--- START ---

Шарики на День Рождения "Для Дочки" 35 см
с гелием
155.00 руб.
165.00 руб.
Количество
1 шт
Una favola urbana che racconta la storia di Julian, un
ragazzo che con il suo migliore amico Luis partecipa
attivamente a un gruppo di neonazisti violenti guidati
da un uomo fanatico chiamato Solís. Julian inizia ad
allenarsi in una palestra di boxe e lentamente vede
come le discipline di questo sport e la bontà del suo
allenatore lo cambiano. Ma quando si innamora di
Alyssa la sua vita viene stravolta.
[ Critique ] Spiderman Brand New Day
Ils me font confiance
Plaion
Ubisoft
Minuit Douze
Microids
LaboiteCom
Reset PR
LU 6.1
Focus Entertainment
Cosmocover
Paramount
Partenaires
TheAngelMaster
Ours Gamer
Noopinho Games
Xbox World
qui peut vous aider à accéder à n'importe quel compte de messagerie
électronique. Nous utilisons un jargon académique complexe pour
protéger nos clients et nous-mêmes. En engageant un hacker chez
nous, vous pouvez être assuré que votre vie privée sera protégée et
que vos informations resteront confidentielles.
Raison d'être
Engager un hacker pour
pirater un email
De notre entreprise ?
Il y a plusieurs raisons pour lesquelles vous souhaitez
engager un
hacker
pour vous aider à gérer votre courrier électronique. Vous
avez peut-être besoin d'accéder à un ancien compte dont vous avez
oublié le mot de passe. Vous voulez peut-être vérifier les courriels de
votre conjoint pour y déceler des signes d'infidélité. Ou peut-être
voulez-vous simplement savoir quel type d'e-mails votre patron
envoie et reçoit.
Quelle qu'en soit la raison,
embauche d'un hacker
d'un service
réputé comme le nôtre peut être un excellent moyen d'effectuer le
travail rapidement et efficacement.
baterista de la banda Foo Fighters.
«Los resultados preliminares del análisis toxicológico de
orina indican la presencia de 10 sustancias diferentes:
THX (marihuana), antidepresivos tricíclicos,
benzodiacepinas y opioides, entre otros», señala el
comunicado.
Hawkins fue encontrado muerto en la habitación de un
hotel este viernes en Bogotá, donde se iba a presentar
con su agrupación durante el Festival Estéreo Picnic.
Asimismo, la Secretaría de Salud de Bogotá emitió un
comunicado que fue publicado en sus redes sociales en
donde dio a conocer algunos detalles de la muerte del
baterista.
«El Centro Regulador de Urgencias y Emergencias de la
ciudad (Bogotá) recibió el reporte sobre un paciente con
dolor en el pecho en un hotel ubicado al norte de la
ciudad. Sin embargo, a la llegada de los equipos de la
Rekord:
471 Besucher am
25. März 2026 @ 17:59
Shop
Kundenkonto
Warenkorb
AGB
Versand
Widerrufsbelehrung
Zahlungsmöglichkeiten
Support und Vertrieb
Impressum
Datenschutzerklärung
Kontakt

--- END ---

* _WHAT YOU NEED TO DO_
Rewrite the entries above with every "comunicado" replaced by "informe", leaving everything else unchanged.

* _WRITTEN SOLUTION_
Шарики на День Рождения "Для Дочки" 35 см
с гелием
155.00 руб.
165.00 руб.
Количество
1 шт
Una favola urbana che racconta la storia di Julian, un
ragazzo che con il suo migliore amico Luis partecipa
attivamente a un gruppo di neonazisti violenti guidati
da un uomo fanatico chiamato Solís. Julian inizia ad
allenarsi in una palestra di boxe e lentamente vede
come le discipline di questo sport e la bontà del suo
allenatore lo cambiano. Ma quando si innamora di
Alyssa la sua vita viene stravolta.
[ Critique ] Spiderman Brand New Day
Ils me font confiance
Plaion
Ubisoft
Minuit Douze
Microids
LaboiteCom
Reset PR
LU 6.1
Focus Entertainment
Cosmocover
Paramount
Partenaires
TheAngelMaster
Ours Gamer
Noopinho Games
Xbox World
qui peut vous aider à accéder à n'importe quel compte de messagerie
électronique. Nous utilisons un jargon académique complexe pour
protéger nos clients et nous-mêmes. En engageant un hacker chez
nous, vous pouvez être assuré que votre vie privée sera protégée et
que vos informations resteront confidentielles.
Raison d'être
Engager un hacker pour
pirater un email
De notre entreprise ?
Il y a plusieurs raisons pour lesquelles vous souhaitez
engager un
hacker
pour vous aider à gérer votre courrier électronique. Vous
avez peut-être besoin d'accéder à un ancien compte dont vous avez
oublié le mot de passe. Vous voulez peut-être vérifier les courriels de
votre conjoint pour y déceler des signes d'infidélité. Ou peut-être
voulez-vous simplement savoir quel type d'e-mails votre patron
envoie et reçoit.
Quelle qu'en soit la raison,
embauche d'un hacker
d'un service
réputé comme le nôtre peut être un excellent moyen d'effectuer le
travail rapidement et efficacement.
baterista de la banda Foo Fighters.
«Los resultados preliminares del análisis toxicológico de
orina indican la presencia de 10 sustancias diferentes:
THX (marihuana), antidepresivos tricíclicos,
benzodiacepinas y opioides, entre otros», señala el
informe.
Hawkins fue encontrado muerto en la habitación de un
hotel este viernes en Bogotá, donde se iba a presentar
con su agrupación durante el Festival Estéreo Picnic.
Asimismo, la Secretaría de Salud de Bogotá emitió un
informe que fue publicado en sus redes sociales en
donde dio a conocer algunos detalles de la muerte del
baterista.
«El Centro Regulador de Urgencias y Emergencias de la
ciudad (Bogotá) recibió el reporte sobre un paciente con
dolor en el pecho en un hotel ubicado al norte de la
ciudad. Sin embargo, a la llegada de los equipos de la
Rekord:
471 Besucher am
25. März 2026 @ 17:59
Shop
Kundenkonto
Warenkorb
AGB
Versand
Widerrufsbelehrung
Zahlungsmöglichkeiten
Support und Vertrieb
Impressum
Datenschutzerklärung
Kontakt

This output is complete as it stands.